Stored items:

━━━━━━━━━━━━━━━━━━━━

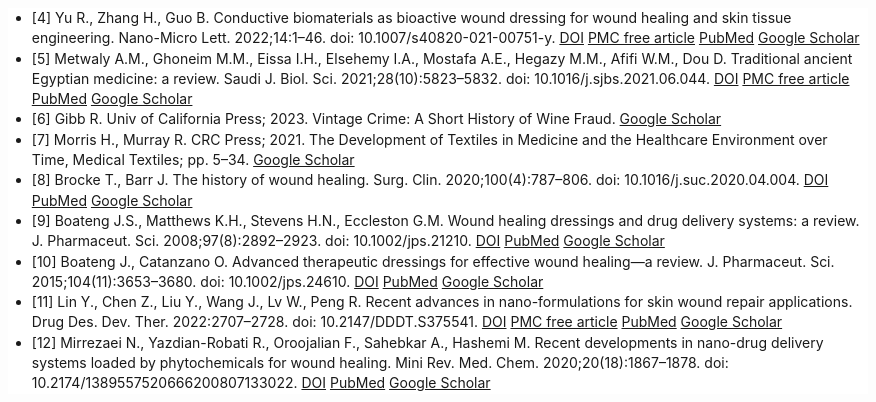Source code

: * [4] Yu R., Zhang H., Guo B. Conductive biomaterials as bioactive wound dressing for wound healing and skin tissue engineering. Nano-Micro Lett. 2022;14:1–46. doi: 10.1007/s40820-021-00751-y. [DOI](https://doi.org/10.1007/s40820-021-00751-y) [PMC free article](https://pmc.ncbi.nlm.nih.gov/articles/PMC8639891/) [PubMed](https://pubmed.ncbi.nlm.nih.gov/34859323/) [Google Scholar](https://scholar.google.com/scholar_lookup?journal=Nano-Micro%20Lett.&title=Conductive%20biomaterials%20as%20bioactive%20wound%20dressing%20for%20wound%20healing%20and%20skin%20tissue%20engineering&author=R.%20Yu&author=H.%20Zhang&author=B.%20Guo&volume=14&publication_year=2022&pages=1-46&pmid=34859323&doi=10.1007/s40820-021-00751-y&)
* [5] Metwaly A.M., Ghoneim M.M., Eissa I.H., Elsehemy I.A., Mostafa A.E., Hegazy M.M., Afifi W.M., Dou D. Traditional ancient Egyptian medicine: a review. Saudi J. Biol. Sci. 2021;28(10):5823–5832. doi: 10.1016/j.sjbs.2021.06.044. [DOI](https://doi.org/10.1016/j.sjbs.2021.06.044) [PMC free article](https://pmc.ncbi.nlm.nih.gov/articles/PMC8459052/) [PubMed](https://pubmed.ncbi.nlm.nih.gov/34588897/) [Google Scholar](https://scholar.google.com/scholar_lookup?journal=Saudi%20J.%20Biol.%20Sci.&title=Traditional%20ancient%20Egyptian%20medicine:%20a%20review&author=A.M.%20Metwaly&author=M.M.%20Ghoneim&author=I.H.%20Eissa&author=I.A.%20Elsehemy&author=A.E.%20Mostafa&volume=28&issue=10&publication_year=2021&pages=5823-5832&pmid=34588897&doi=10.1016/j.sjbs.2021.06.044&)
* [6] Gibb R. Univ of California Press; 2023. Vintage Crime: A Short History of Wine Fraud. [Google Scholar](https://scholar.google.com/scholar_lookup?Gibb%20R.%20Univ%20of%20California%20Press;%202023.%20Vintage%20Crime:%20A%20Short%20History%20of%20Wine%20Fraud.)
* [7] Morris H., Murray R. CRC Press; 2021. The Development of Textiles in Medicine and the Healthcare Environment over Time, Medical Textiles; pp. 5–34. [Google Scholar](https://scholar.google.com/scholar_lookup?Morris%20H.,%20Murray%20R.%20CRC%20Press;%202021.%20The%20Development%20of%20Textiles%20in%20Medicine%20and%20the%20Healthcare%20Environment%20over%20Time,%20Medical%20Textiles;%20pp.%205%E2%80%9334.)
* [8] Brocke T., Barr J. The history of wound healing. Surg. Clin. 2020;100(4):787–806. doi: 10.1016/j.suc.2020.04.004. [DOI](https://doi.org/10.1016/j.suc.2020.04.004) [PubMed](https://pubmed.ncbi.nlm.nih.gov/32681877/) [Google Scholar](https://scholar.google.com/scholar_lookup?journal=Surg.%20Clin.&title=The%20history%20of%20wound%20healing&author=T.%20Brocke&author=J.%20Barr&volume=100&issue=4&publication_year=2020&pages=787-806&pmid=32681877&doi=10.1016/j.suc.2020.04.004&)
* [9] Boateng J.S., Matthews K.H., Stevens H.N., Eccleston G.M. Wound healing dressings and drug delivery systems: a review. J. Pharmaceut. Sci. 2008;97(8):2892–2923. doi: 10.1002/jps.21210. [DOI](https://doi.org/10.1002/jps.21210) [PubMed](https://pubmed.ncbi.nlm.nih.gov/17963217/) [Google Scholar](https://scholar.google.com/scholar_lookup?journal=J.%20Pharmaceut.%20Sci.&title=Wound%20healing%20dressings%20and%20drug%20delivery%20systems:%20a%20review&author=J.S.%20Boateng&author=K.H.%20Matthews&author=H.N.%20Stevens&author=G.M.%20Eccleston&volume=97&issue=8&publication_year=2008&pages=2892-2923&pmid=17963217&doi=10.1002/jps.21210&)
* [10] Boateng J., Catanzano O. Advanced therapeutic dressings for effective wound healing—a review. J. Pharmaceut. Sci. 2015;104(11):3653–3680. doi: 10.1002/jps.24610. [DOI](https://doi.org/10.1002/jps.24610) [PubMed](https://pubmed.ncbi.nlm.nih.gov/26308473/) [Google Scholar](https://scholar.google.com/scholar_lookup?journal=J.%20Pharmaceut.%20Sci.&title=Advanced%20therapeutic%20dressings%20for%20effective%20wound%20healing%E2%80%94a%20review&author=J.%20Boateng&author=O.%20Catanzano&volume=104&issue=11&publication_year=2015&pages=3653-3680&pmid=26308473&doi=10.1002/jps.24610&)
* [11] Lin Y., Chen Z., Liu Y., Wang J., Lv W., Peng R. Recent advances in nano-formulations for skin wound repair applications. Drug Des. Dev. Ther. 2022:2707–2728. doi: 10.2147/DDDT.S375541. [DOI](https://doi.org/10.2147/DDDT.S375541) [PMC free article](https://pmc.ncbi.nlm.nih.gov/articles/PMC9392552/) [PubMed](https://pubmed.ncbi.nlm.nih.gov/35996567/) [Google Scholar](https://scholar.google.com/scholar_lookup?journal=Drug%20Des.%20Dev.%20Ther.&title=Recent%20advances%20in%20nano-formulations%20for%20skin%20wound%20repair%20applications&author=Y.%20Lin&author=Z.%20Chen&author=Y.%20Liu&author=J.%20Wang&author=W.%20Lv&publication_year=2022&pages=2707-2728&pmid=35996567&doi=10.2147/DDDT.S375541&)
* [12] Mirrezaei N., Yazdian-Robati R., Oroojalian F., Sahebkar A., Hashemi M. Recent developments in nano-drug delivery systems loaded by phytochemicals for wound healing. Mini Rev. Med. Chem. 2020;20(18):1867–1878. doi: 10.2174/1389557520666200807133022. [DOI](https://doi.org/10.2174/1389557520666200807133022) [PubMed](https://pubmed.ncbi.nlm.nih.gov/32767938/) [Google Scholar](https://scholar.google.com/scholar_lookup?journal=Mini%20Rev.%20Med.%20Chem.&title=Recent%20developments%20in%20nano-drug%20delivery%20systems%20loaded%20by%20phytochemicals%20for%20wound%20healing&author=N.%20Mirrezaei&author=R.%20Yazdian-Robati&author=F.%20Oroojalian&author=A.%20Sahebkar&author=M.%20Hashemi&volume=20&issue=18&publication_year=2020&pages=1867-1878&pmid=32767938&doi=10.2174/1389557520666200807133022&)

━━━━━━━━━━━━━━━━━━━━

EXERCISE = Your response should contain each line of the entries above that holds the string "Press".

WRITTEN ANSWER =
* [6] Gibb R. Univ of California Press; 2023. Vintage Crime: A Short History of Wine Fraud. [Google Scholar](https://scholar.google.com/scholar_lookup?Gibb%20R.%20Univ%20of%20California%20Press;%202023.%20Vintage%20Crime:%20A%20Short%20History%20of%20Wine%20Fraud.)
* [7] Morris H., Murray R. CRC Press; 2021. The Development of Textiles in Medicine and the Healthcare Environment over Time, Medical Textiles; pp. 5–34. [Google Scholar](https://scholar.google.com/scholar_lookup?Morris%20H.,%20Murray%20R.%20CRC%20Press;%202021.%20The%20Development%20of%20Textiles%20in%20Medicine%20and%20the%20Healthcare%20Environment%20over%20Time,%20Medical%20Textiles;%20pp.%205%E2%80%9334.)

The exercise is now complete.